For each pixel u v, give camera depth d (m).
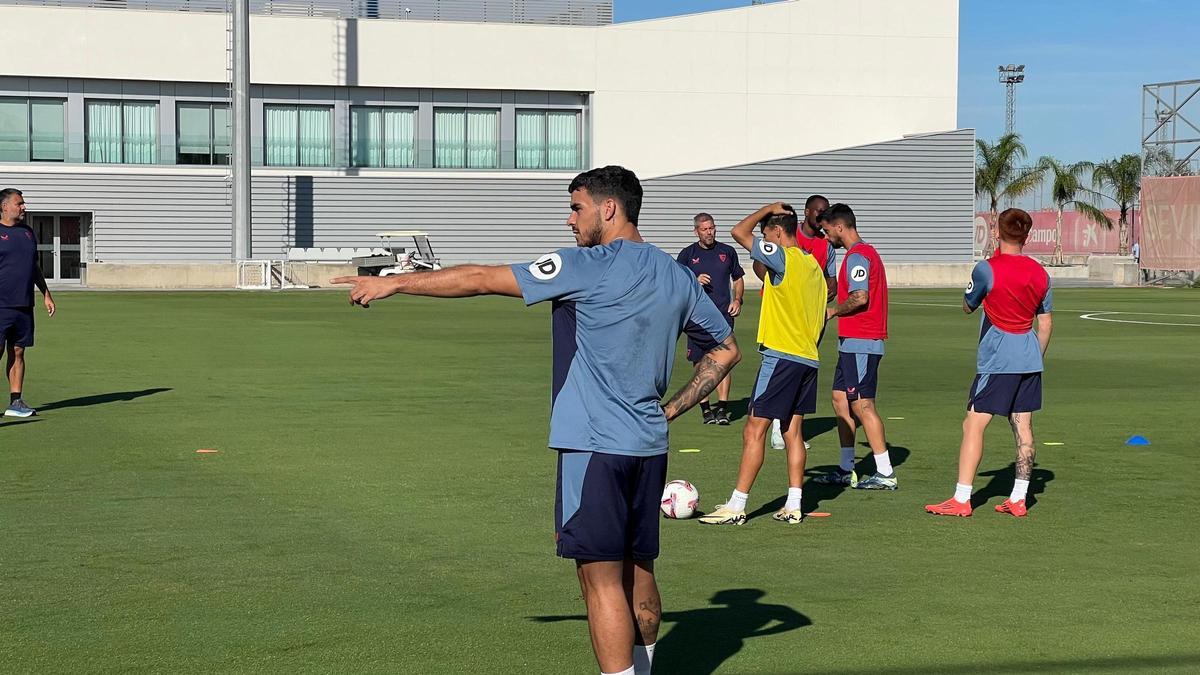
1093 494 9.22
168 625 5.79
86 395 14.71
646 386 4.49
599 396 4.45
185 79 52.97
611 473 4.42
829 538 7.75
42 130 52.31
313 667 5.22
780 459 10.84
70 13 51.88
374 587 6.47
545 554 7.20
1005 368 8.30
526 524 8.00
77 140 52.47
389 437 11.66
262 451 10.82
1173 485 9.56
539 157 56.97
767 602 6.27
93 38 52.09
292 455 10.62
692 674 5.19
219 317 29.72
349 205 54.75
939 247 59.78
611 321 4.43
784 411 8.05
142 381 16.20
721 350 4.80
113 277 48.59
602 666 4.49
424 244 55.47
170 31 52.75
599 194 4.64
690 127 57.62
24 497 8.77
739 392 16.06
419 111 55.62
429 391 15.33
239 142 49.38
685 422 13.13
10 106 51.97
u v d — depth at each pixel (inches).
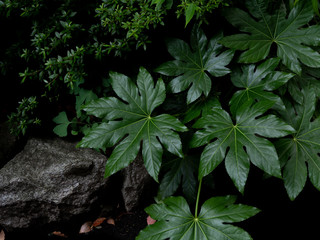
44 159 53.4
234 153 43.2
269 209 57.6
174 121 45.0
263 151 42.6
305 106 47.4
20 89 58.3
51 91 56.4
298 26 47.9
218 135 44.3
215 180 59.1
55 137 57.5
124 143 45.1
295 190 45.6
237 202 58.0
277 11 48.3
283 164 46.2
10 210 52.8
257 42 48.2
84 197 53.7
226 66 50.4
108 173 44.3
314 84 50.3
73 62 49.6
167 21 50.7
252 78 47.9
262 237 54.4
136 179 55.6
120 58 53.8
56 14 49.8
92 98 54.7
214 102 48.7
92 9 50.8
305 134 46.6
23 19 52.4
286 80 46.1
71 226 56.5
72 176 52.4
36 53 51.7
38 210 53.5
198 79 48.5
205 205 45.3
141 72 47.1
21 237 55.1
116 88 46.8
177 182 53.3
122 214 57.8
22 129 53.9
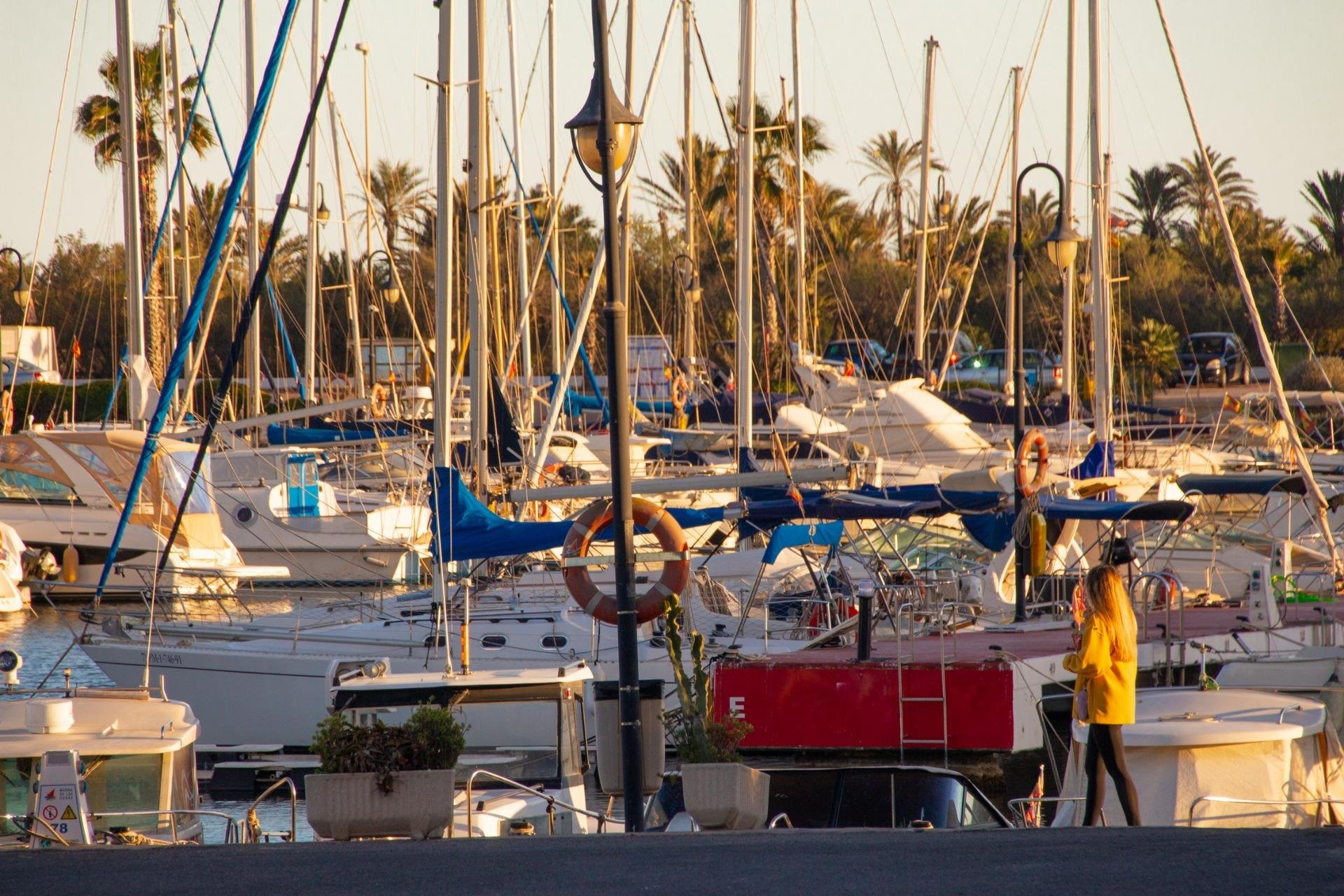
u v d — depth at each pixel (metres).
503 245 171.88
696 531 115.81
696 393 174.12
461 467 104.38
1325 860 28.02
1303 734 42.16
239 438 131.12
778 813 42.94
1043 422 161.62
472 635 70.94
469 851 32.19
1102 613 37.03
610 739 48.38
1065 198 80.75
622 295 41.03
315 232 163.75
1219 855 28.73
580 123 40.59
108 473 109.56
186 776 46.84
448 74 72.94
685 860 30.03
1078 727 43.00
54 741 44.47
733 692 61.56
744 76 100.06
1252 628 70.38
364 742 36.28
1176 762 41.66
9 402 145.38
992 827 42.84
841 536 82.69
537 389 125.69
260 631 74.50
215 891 27.48
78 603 110.38
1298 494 89.00
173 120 155.62
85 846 34.31
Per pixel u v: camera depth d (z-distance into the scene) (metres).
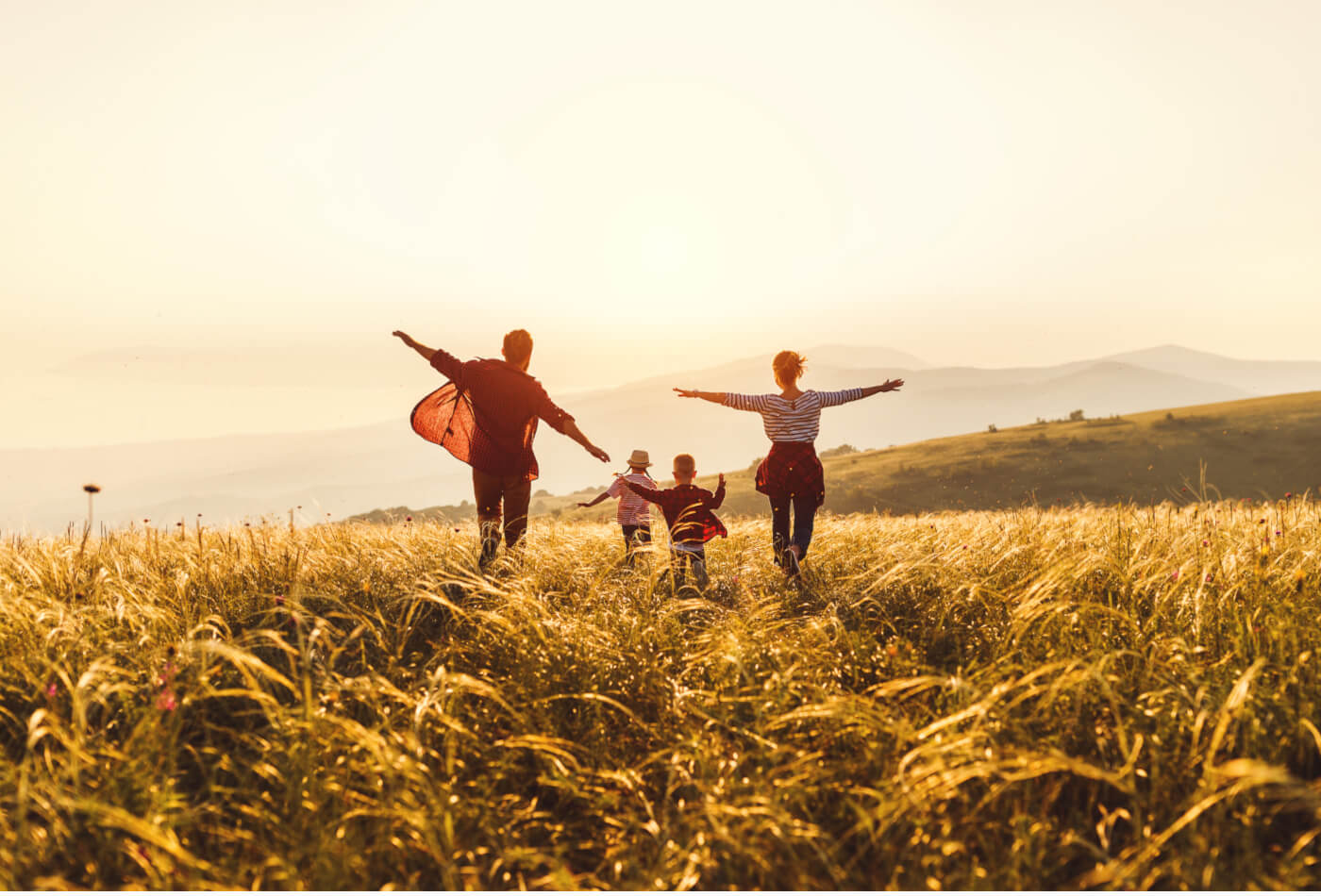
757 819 2.84
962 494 69.75
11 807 2.96
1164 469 74.19
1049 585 4.72
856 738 3.41
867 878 2.63
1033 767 2.83
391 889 2.57
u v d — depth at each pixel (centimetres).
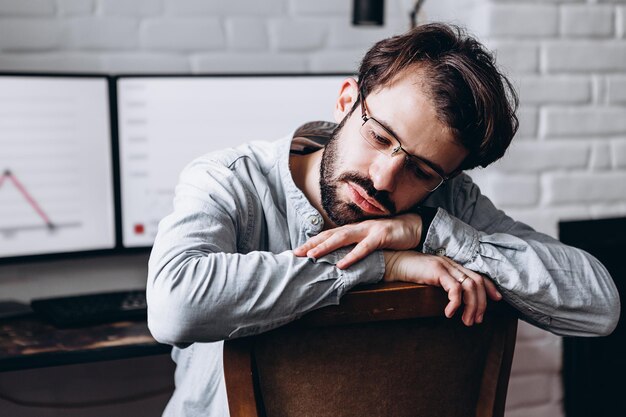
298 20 237
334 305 117
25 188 210
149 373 236
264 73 227
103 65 221
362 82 132
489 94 126
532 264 131
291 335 117
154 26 224
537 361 243
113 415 233
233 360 116
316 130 154
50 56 216
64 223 214
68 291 223
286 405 119
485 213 159
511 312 130
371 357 121
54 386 227
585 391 243
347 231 124
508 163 232
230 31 231
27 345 175
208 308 114
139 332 185
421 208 135
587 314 135
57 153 212
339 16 241
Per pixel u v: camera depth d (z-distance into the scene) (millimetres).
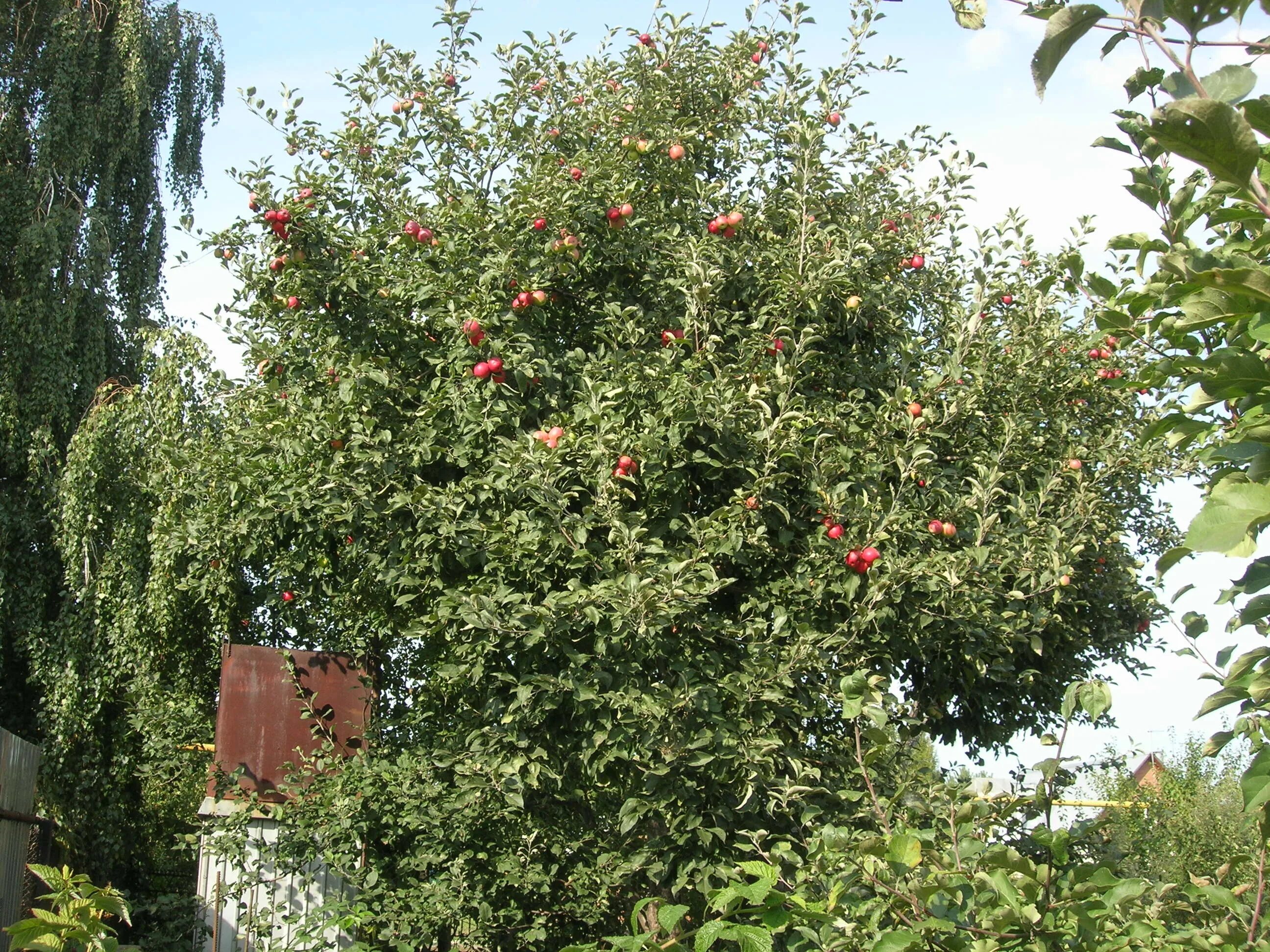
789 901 2818
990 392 7188
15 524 12828
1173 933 2604
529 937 7207
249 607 10781
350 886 8766
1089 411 7898
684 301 6332
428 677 8953
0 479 13711
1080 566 7445
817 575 5797
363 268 6422
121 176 16781
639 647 5266
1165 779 11531
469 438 5938
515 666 5652
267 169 6391
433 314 6281
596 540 5645
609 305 6219
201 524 9555
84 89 16109
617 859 6500
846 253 6203
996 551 6188
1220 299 2004
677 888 4941
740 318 6641
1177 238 2514
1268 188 2125
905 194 7559
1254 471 1924
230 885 8023
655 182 6855
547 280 6160
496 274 5918
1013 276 7641
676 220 6734
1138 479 8031
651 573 5070
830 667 5602
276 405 6766
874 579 5402
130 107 16547
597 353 6715
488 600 5039
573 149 6941
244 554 8289
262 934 7812
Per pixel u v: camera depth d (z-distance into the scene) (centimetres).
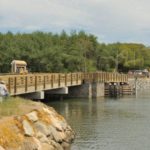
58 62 8681
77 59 9206
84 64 9519
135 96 8019
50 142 2605
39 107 2933
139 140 3212
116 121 4256
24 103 3020
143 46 17438
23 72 6181
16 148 2173
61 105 5844
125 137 3328
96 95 7406
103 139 3225
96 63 11388
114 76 8138
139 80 10825
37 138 2473
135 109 5472
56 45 9894
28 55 8588
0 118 2381
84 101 6588
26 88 4609
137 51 16438
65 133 3009
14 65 6638
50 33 11112
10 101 2952
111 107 5678
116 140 3198
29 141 2322
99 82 7506
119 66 14238
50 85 5578
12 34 10619
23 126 2411
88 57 11206
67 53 9750
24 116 2534
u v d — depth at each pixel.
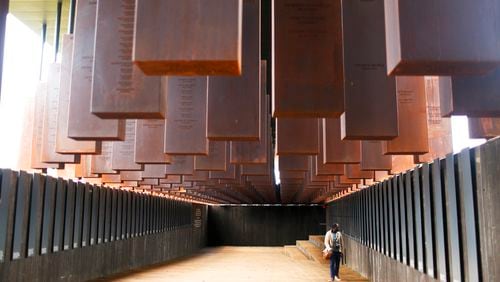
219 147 5.03
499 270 4.79
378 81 2.63
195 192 18.67
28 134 6.70
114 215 15.29
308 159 6.42
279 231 35.41
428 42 1.85
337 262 14.62
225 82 2.84
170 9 1.88
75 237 12.24
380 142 5.31
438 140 4.87
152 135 4.18
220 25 1.87
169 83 3.34
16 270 9.19
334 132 4.32
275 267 20.88
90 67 2.99
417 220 8.12
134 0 2.50
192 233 30.02
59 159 4.90
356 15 2.64
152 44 1.86
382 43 2.63
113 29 2.48
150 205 20.00
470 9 1.87
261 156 4.62
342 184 10.36
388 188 10.61
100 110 2.43
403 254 9.22
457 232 6.05
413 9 1.87
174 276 16.59
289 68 2.41
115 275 15.31
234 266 21.14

━━━━━━━━━━

- Description of the task -
Reproduce only the lines from the first line of the entries through the line containing "503 245 171.88", exactly and with both ends kept. Omit the pictures.

- Output below -
For each pixel u v, give camera depth d (m).
1093 494 9.22
168 625 5.79
86 395 14.71
646 386 4.49
599 396 4.45
185 79 52.97
611 473 4.42
829 538 7.75
42 130 52.31
313 667 5.22
780 459 10.84
70 13 51.88
374 587 6.47
545 554 7.20
1005 368 8.30
526 524 8.00
77 140 52.47
389 437 11.66
262 451 10.82
1173 485 9.56
539 157 56.97
767 602 6.27
93 38 52.09
292 455 10.62
692 674 5.19
219 317 29.72
349 205 54.75
939 247 59.78
611 321 4.43
784 411 8.05
142 381 16.20
721 350 4.80
113 277 48.59
602 666 4.49
424 244 55.47
170 31 52.75
599 194 4.64
690 127 57.62
24 497 8.77
739 392 16.06
419 111 55.62
429 391 15.33
239 142 49.38
685 422 13.13
10 106 51.97
u v d — depth at each pixel (inches).
44 159 53.4
234 153 43.2
269 209 57.6
174 121 45.0
263 151 42.6
305 106 47.4
20 89 58.3
51 91 56.4
298 26 47.9
218 135 44.3
215 180 59.1
55 137 57.5
124 143 45.1
295 190 45.6
237 202 58.0
277 11 48.3
283 164 46.2
10 210 52.8
257 42 48.2
84 197 53.7
226 66 50.4
108 173 44.3
314 84 50.3
73 62 49.6
167 21 50.7
252 78 47.9
262 237 54.4
136 179 55.6
120 58 53.8
56 14 49.8
92 98 54.7
214 102 48.7
92 9 50.8
305 134 46.6
23 19 52.4
286 80 46.1
71 226 56.5
72 176 52.4
36 53 51.7
38 210 53.5
198 79 48.5
205 205 45.3
141 72 47.1
21 237 55.1
116 88 46.8
177 182 53.3
122 214 57.8
22 129 53.9
u v d — depth at each pixel (metres).
503 245 171.88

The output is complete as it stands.